Estimation of cooling water activation in high-energy heavy ion medical accelerator

Abstract

The estimation of air, material, and cooling water activation is essential for designing a robust nuclear safety protocol for high-energy heavy ion medical accelerators. Demineralized cooling water activation is simulated for the C-12 ion beam medical accelerator (synchrotron) with a maximum energy of 430 MeV/u. Three conservative scenarios are proposed for the estimation of demineralized cooling water activation. Simulations were performed by using a combination of MCNPX2.7.0 and VCINDER codes. Simulation parameters were optimized to match the volume of the cooling water in the accelerator system. The sums of the ratios of specific activities to unrestricted release limits were calculated for the three scenarios as a function of decay time. All activity concentrations are far less than the corresponding unrestricted release limits after a 1-day decay time because the sums of the ratios are all less than 1.0. Noticeable hazardous radioactive elements were found to be H-3, Be-7, and C-11 which have relatively long half-life times. Although hazardous radioactive elements with relatively short half-life times (within 10 min), such as N-13, O-14, and O-15, are also produced in large concentrations, there are no unrestricted release limits specified in the table issued by the National and International Radiation Protection Ordinances.

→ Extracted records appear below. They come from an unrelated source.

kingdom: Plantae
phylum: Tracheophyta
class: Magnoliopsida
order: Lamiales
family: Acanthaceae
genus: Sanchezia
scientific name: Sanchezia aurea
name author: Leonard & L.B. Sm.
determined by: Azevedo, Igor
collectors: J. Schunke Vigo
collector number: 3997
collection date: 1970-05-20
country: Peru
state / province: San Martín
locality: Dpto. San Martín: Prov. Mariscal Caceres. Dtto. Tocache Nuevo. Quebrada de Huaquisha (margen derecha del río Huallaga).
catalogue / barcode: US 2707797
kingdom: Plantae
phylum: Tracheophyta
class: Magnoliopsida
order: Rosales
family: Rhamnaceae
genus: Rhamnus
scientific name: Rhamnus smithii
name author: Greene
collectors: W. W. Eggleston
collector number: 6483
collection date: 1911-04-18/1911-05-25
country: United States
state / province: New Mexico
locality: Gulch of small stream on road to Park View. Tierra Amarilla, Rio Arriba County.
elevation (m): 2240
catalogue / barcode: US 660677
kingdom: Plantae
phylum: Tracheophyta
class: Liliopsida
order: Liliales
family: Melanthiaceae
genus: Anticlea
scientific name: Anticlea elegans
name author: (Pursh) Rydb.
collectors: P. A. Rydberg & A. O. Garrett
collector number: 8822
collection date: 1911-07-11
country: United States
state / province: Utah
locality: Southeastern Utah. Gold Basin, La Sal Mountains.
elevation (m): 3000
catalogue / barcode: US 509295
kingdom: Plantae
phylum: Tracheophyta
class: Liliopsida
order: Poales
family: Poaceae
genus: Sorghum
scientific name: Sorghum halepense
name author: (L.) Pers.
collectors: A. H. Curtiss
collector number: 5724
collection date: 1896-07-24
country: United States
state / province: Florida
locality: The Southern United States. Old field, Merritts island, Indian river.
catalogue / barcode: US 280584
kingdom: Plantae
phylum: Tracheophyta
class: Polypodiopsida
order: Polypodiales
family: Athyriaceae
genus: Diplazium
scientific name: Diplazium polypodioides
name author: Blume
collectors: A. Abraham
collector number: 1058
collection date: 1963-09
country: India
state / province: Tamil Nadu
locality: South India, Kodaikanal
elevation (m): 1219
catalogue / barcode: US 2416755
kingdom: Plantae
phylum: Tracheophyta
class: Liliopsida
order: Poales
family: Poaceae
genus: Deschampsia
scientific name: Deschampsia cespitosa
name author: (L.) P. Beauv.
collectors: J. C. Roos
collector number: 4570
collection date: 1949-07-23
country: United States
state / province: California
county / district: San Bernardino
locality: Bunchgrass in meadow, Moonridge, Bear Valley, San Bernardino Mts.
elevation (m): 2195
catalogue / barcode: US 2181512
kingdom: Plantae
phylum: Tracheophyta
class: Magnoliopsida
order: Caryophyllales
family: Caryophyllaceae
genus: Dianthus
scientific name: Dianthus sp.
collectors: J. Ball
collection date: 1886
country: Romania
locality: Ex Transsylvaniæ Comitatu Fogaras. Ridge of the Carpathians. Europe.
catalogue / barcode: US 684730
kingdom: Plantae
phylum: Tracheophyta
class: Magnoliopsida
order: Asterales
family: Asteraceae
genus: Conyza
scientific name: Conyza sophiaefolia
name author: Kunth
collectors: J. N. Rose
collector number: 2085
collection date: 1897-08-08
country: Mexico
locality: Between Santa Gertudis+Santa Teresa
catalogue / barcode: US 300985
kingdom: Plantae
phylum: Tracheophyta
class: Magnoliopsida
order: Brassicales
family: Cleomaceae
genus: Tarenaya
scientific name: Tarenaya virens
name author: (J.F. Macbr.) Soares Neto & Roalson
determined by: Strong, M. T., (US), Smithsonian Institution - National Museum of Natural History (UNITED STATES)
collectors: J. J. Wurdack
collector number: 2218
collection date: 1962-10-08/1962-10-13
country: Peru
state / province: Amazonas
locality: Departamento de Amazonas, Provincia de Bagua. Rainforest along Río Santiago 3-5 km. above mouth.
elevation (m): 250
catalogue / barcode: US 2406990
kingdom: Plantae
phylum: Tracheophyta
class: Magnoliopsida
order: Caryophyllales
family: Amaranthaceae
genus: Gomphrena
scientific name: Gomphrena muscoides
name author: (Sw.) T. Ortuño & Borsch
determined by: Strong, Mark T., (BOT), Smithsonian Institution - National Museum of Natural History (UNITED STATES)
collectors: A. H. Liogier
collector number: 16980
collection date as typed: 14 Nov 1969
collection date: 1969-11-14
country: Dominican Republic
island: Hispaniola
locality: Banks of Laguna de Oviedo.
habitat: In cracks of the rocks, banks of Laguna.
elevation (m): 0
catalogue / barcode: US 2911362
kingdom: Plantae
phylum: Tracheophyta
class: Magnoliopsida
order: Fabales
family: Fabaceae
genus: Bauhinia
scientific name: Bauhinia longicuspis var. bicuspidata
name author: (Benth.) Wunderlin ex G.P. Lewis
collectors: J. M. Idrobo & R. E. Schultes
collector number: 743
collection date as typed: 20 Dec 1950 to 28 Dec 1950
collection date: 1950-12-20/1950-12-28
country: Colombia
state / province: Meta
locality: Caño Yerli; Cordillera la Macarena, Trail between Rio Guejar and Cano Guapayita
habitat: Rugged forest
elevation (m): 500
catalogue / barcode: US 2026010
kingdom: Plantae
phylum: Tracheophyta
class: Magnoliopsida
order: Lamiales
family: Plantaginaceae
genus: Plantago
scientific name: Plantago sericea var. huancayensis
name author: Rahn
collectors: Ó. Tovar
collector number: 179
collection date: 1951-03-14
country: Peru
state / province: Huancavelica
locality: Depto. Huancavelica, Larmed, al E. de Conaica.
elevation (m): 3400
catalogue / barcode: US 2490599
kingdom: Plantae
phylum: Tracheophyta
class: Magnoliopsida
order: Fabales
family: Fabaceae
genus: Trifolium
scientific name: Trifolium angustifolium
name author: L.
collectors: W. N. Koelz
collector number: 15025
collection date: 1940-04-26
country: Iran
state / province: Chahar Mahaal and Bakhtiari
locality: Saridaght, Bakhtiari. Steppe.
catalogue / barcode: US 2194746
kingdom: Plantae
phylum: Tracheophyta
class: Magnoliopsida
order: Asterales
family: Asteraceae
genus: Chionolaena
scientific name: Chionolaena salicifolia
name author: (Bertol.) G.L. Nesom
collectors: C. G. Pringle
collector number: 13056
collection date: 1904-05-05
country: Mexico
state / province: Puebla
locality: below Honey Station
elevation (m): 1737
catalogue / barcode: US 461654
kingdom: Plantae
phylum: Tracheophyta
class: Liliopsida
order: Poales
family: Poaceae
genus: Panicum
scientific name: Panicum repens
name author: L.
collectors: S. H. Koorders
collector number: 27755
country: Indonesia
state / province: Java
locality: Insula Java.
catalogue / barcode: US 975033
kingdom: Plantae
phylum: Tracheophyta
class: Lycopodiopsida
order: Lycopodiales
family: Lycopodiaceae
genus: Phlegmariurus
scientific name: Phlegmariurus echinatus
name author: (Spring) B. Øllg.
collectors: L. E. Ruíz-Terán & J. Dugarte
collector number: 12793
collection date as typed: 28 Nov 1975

The estimation of cooling water activation is useful for designing a nuclear safety protocol for high-energy heavy ion medical accelerator facilities. Specifically, the results suggest that the direct discharge of the cooling water waste into the environment (in case of an accident or the end of the life cycle of cooling water) must not be permitted. A separate reservoir for cooling water waste collection is recommended with a dedicated real-time measuring equipment to measure the concentrations of H-3, Be-7, C-11, N-13, O-14, and O-15 separately.